— Document extract —
- - - -

1. The problem statement, all variables and given/known data
$Lim_{x\rightarrow0^{+}}X^{x}$

2. Relevant equations

3. The attempt at a solution

$ln(x^{x})=xln(x)=\frac{ln(x)}{x^{-1}}$

Take the derivative of the top and bottom -

$\frac{x^{-1}}{-x^{-2}}=\frac{-x^{2}}{x}$

So, we're left with: $lim_{x\rightarrow0^{+}}-x$

So, the answer would be 0, right? Where di I mess up? My book says the answer should be 1.

2. Jan 4, 2013

### Staff: Mentor

Since you used the ln to both sides, I think you forgot the last step to go back to the original equation and plug in the limit answer zero and hence e^0 = 1

3. Jan 4, 2013

### Zondrina

You forgot to do something. You took the ln, now to balance it out you have to raise something ;)

4. Jan 5, 2013

### Astrum

Ah, so, we take e to the power of - $lim_{x\rightarrow0^{+}}-x$

So you cancel out the ln?

5. Jan 5, 2013

### Staff: Mentor

No, you started with x^x and then converted it to e^xlnx and then you evaluated the limit of xlnx using lhospitals rule

so that limit was zero hence you have e^0 which is 1 hence x^x as x approaches 0 is 1.

- - - -

— Dataset excerpts —

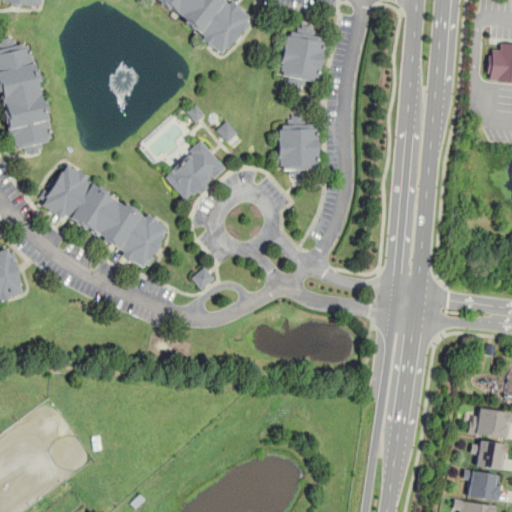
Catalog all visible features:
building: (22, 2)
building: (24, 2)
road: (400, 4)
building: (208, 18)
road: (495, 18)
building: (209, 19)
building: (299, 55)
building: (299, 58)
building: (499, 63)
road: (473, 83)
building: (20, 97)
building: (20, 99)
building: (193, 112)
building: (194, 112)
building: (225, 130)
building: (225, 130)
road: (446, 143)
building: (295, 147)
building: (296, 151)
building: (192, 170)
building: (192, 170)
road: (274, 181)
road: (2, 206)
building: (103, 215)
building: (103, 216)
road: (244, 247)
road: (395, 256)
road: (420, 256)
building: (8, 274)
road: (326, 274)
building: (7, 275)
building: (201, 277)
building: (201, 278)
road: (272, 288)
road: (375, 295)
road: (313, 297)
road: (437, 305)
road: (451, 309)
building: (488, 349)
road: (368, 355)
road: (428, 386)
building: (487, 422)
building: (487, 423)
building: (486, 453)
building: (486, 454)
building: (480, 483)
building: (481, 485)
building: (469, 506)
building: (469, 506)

- - - -

— Exercise aim —
Extend the forum thread about the limit of x^x as x approaches 0 from the right, starting after its last sentence.

— Reply —
6. Jan 5, 2013

### Astrum

Understood. Thanks.

7. Jan 5, 2013

### HallsofIvy

Another way of saying this is that you started with xx but then changed to y= ln(xx)= x ln(x). So what you found was that y[/b[ goes to 0. Because ln(x) is a continuous function that is the same as saying that ln(L)= 0 where "L" is the limit you are actually seeking. And, of course, ln(1)= 0 so L= 1.

8. Jan 5, 2013

### Astrum

Well, I thought of it like this: $x=e^{ln(x)}$

This is ok, right?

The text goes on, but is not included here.